All is well in Mozambique! The past week has been a crazy busy one. After about 42 hours of travel from Minneapolis to Atlanta and Atlanta to Johannesburg by plane then a 14 hour bus ride, we finally made it to Tofo last week. Once arrived, there was very little down time from meeting new people to kick starting research. By 8pm (Mozambique time), the ability to finally lay horizontal and pass out felt amazing. No time for jet lag here. The first full day in Tofo started with testing out the inflatable kayak we lugged all the way from the US for the ability to get back in the kayak after flipping it (safely, obviously, in case it were to happen). Then we hit the water on an ocean safari with Peri Peri Divers to test out all our equipment and sampling procedure. At first, we saw three manta rays and a pod of dolphins and were about to head back so we started our sampling. As soon as we were about to throw our sampling bottle in the water, someone spots a whaleshark!!! So everyone on the boat (except me) jumps in the water to snorkel with the whaleshark. I stayed on the boat to sample, but still got a few pictures of the shark from the surface and handed my camera to another researcher in the water, who was able to capture some good shots. He was pretty small, only about 4m in length (whalesharks can get up to 18m long), but it was still impressive. I accomplished my summer goal of seeing a whaleshark!
The last few days have been filled with more sampling and solidifying research methods and goals for the summer. It has been a lot of work, but I have been so lucky to have three other amazing female scientists come with me to Mozambique and help me practice. I’m also so fortunate in general for all of our partners helping with this research. It truly could not happen without the support of All Out Africa, Peri Peri Divers, the Albatroz (where I’m staying), and so many other friendly people with a love and appreciation for science. I had high hopes of people being friendly and it being easy to meet people and make friends for an easy transition to Mozambique, but never could I have imagined how amazing it truly is to be here. Everybody is amazingly friendly and so fun to talk to and meet. My accommodations at the Albatroz are a million times better than what I was expecting. I was expecting many bugs and very little electricity at wherever I was staying, but instead, the accommodations are incredibly clean, open, and relatively bug free (for the tropics). The food is also extremely delicious, which I was told, and it lives up to expectations. The place is right next to All Out Africa, so waking up in the morning and “going to work” basically involves rolling out of bed, putting on sunscreen, and walking five steps out my door. Peri Peri Divers is also located right next door, so every place pertinent to my day is in one central location.

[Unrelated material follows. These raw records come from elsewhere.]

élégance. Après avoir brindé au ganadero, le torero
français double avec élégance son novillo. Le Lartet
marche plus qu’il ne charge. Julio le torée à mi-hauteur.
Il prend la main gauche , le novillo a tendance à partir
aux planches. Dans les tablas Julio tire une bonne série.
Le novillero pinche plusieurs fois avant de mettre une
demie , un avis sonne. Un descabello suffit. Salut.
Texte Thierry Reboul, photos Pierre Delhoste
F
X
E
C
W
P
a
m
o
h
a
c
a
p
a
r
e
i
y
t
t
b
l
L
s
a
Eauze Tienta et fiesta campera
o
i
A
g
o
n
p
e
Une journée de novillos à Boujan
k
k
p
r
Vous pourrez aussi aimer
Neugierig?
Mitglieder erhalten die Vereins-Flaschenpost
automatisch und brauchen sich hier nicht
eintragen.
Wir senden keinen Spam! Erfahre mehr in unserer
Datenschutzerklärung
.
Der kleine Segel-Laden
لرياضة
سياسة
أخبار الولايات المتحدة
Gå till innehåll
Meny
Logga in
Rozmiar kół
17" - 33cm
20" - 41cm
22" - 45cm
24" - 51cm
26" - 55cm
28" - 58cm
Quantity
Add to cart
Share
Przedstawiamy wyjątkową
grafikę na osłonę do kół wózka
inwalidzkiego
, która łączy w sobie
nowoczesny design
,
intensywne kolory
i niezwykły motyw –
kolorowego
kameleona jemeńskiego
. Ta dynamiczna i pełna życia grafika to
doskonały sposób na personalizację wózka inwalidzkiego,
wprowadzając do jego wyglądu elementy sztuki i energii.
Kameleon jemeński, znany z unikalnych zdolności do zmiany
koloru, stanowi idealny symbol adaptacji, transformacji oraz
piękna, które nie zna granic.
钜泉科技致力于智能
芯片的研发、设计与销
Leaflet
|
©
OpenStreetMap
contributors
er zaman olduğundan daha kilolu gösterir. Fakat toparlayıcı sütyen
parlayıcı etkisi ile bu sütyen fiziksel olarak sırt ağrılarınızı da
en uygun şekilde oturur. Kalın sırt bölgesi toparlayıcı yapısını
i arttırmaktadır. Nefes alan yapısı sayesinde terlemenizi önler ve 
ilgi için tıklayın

So far, I’ve done one dive, but plan to do many this summer, including my PADI Rescue Diver course. Other water activities have mostly consisted of me riding along with the dive boat to get to the dive site and sample the water for plankton. I’m sampling water at 5m depth, the same depth where a safety stop occurs. When on the dive, the safety stop was a very cool part, not because of the small stuff, but because of the tiny plankton I was watching the whole time. I’m so excited to see what this summer will bring as far as results and findings. More about my research will soon come. So stay tuned!
Tomorrow I’ll be going out on another ocean safari just for fun. Hopefully we’ll see some cool stuff, but let’s be honest, this is the ocean so everything is cool. It is also the last day that the other three researchers that came with me will be in Mozambique, then I’ll be left on my own for the summer to complete my sampling and hopefully gather lots of data to bring back and analyze. Analysis will help us hopefully answer lots of questions we have about this area, again, more to come.